[Opening The input section]

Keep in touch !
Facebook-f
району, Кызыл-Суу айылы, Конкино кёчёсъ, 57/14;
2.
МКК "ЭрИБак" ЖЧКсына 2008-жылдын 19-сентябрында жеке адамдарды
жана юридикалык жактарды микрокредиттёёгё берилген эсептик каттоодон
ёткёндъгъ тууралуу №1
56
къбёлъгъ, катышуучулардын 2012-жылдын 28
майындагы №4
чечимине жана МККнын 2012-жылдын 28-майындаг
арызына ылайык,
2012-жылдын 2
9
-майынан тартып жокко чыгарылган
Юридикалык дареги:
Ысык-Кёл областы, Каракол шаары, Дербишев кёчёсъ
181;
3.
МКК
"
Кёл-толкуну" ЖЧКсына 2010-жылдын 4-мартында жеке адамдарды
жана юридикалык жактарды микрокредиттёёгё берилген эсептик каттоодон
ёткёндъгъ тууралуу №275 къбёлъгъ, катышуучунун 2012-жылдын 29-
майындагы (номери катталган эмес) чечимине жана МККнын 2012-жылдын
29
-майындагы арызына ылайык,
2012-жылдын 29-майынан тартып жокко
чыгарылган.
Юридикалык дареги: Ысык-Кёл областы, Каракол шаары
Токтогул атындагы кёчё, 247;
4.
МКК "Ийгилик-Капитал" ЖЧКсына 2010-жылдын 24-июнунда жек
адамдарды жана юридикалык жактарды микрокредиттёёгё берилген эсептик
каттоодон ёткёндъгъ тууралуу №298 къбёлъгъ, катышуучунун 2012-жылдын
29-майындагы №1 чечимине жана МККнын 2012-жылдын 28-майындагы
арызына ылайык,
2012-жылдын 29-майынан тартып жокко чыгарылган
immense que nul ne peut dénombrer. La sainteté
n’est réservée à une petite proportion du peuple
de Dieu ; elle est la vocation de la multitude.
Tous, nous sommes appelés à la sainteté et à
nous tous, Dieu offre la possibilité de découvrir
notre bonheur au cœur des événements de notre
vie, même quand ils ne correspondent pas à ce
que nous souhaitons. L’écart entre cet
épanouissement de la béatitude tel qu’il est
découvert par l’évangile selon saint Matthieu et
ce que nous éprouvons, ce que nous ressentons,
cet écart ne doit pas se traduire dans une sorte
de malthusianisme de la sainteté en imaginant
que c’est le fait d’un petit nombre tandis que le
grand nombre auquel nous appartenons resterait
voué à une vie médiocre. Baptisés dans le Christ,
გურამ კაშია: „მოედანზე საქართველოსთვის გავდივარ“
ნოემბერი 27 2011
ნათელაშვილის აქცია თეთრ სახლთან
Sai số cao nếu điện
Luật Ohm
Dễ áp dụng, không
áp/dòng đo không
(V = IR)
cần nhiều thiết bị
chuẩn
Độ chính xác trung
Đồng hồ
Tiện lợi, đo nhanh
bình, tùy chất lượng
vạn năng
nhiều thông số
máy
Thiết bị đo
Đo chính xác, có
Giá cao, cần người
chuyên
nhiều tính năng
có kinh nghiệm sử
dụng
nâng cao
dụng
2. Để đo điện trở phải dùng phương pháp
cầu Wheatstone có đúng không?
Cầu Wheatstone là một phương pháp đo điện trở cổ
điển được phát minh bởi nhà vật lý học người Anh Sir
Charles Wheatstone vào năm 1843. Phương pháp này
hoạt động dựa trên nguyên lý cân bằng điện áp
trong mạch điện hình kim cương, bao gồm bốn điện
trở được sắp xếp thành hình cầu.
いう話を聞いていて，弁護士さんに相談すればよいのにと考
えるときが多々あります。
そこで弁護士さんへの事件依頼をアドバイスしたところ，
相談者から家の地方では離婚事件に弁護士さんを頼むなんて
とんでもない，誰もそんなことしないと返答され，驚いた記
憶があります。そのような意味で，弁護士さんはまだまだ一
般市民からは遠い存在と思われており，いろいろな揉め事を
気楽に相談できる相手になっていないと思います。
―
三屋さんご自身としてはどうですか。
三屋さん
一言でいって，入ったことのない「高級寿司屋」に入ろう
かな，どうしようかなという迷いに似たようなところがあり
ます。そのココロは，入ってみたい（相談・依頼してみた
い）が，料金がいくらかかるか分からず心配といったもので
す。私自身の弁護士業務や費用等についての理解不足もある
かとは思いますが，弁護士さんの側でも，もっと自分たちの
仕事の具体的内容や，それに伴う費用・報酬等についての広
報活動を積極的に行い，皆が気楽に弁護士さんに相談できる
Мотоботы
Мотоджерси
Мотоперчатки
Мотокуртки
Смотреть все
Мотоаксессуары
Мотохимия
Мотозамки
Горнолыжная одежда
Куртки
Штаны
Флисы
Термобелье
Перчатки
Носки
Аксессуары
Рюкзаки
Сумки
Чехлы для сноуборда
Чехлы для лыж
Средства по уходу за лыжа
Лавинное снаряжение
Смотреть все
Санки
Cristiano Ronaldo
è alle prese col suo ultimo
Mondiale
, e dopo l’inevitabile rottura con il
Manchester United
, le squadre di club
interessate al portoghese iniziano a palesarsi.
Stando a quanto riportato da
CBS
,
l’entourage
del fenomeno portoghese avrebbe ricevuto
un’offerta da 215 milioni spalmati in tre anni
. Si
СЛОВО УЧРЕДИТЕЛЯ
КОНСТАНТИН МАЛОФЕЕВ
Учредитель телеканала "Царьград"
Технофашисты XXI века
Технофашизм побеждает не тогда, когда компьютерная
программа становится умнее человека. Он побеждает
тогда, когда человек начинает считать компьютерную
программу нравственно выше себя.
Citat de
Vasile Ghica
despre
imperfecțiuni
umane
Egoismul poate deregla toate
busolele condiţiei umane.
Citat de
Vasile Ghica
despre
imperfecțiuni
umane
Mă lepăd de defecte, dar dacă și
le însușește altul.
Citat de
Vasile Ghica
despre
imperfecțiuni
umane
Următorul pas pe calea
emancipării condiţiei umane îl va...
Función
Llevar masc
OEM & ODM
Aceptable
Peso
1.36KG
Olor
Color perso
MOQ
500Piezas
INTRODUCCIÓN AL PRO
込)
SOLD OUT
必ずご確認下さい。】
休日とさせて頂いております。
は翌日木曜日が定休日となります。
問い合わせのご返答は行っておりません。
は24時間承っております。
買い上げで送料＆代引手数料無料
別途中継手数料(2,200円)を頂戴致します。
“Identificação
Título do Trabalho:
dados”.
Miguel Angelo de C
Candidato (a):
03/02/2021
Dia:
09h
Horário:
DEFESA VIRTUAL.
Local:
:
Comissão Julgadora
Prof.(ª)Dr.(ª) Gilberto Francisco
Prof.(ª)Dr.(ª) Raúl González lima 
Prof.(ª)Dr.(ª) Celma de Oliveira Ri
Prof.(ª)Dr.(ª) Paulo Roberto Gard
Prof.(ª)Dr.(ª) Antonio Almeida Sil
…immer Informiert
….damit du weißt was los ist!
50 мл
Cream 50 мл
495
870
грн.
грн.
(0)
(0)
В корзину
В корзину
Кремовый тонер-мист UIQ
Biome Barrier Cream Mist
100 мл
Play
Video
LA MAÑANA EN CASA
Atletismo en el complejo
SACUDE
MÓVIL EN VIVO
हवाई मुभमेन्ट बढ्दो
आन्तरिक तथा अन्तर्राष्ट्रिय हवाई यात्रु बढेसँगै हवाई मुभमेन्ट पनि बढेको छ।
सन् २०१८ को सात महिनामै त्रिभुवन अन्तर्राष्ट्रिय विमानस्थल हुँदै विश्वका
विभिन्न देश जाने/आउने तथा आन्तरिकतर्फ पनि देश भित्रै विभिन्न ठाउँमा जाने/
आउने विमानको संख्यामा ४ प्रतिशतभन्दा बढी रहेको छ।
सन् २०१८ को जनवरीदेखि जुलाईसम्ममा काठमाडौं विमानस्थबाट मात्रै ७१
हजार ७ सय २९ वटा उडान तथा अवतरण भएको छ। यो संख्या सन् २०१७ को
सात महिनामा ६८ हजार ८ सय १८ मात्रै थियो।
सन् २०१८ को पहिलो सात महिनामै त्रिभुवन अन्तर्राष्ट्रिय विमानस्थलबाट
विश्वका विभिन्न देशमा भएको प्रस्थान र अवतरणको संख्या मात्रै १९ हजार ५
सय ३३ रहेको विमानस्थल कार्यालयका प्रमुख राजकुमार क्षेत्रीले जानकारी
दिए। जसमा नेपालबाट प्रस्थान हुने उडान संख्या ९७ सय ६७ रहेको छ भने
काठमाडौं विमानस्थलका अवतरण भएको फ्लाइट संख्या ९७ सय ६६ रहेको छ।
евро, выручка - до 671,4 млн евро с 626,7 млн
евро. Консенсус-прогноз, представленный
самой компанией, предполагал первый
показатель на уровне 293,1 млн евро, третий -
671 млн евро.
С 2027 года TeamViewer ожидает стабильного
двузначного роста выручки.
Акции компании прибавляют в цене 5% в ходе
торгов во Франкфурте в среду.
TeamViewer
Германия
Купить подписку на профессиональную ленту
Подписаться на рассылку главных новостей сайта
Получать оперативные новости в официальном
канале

[Closing The input section]

Exercise objective: Copy all the lines from the data above that hold the word "Cream".

Response to the task:
Cream 50 мл
Biome Barrier Cream Mist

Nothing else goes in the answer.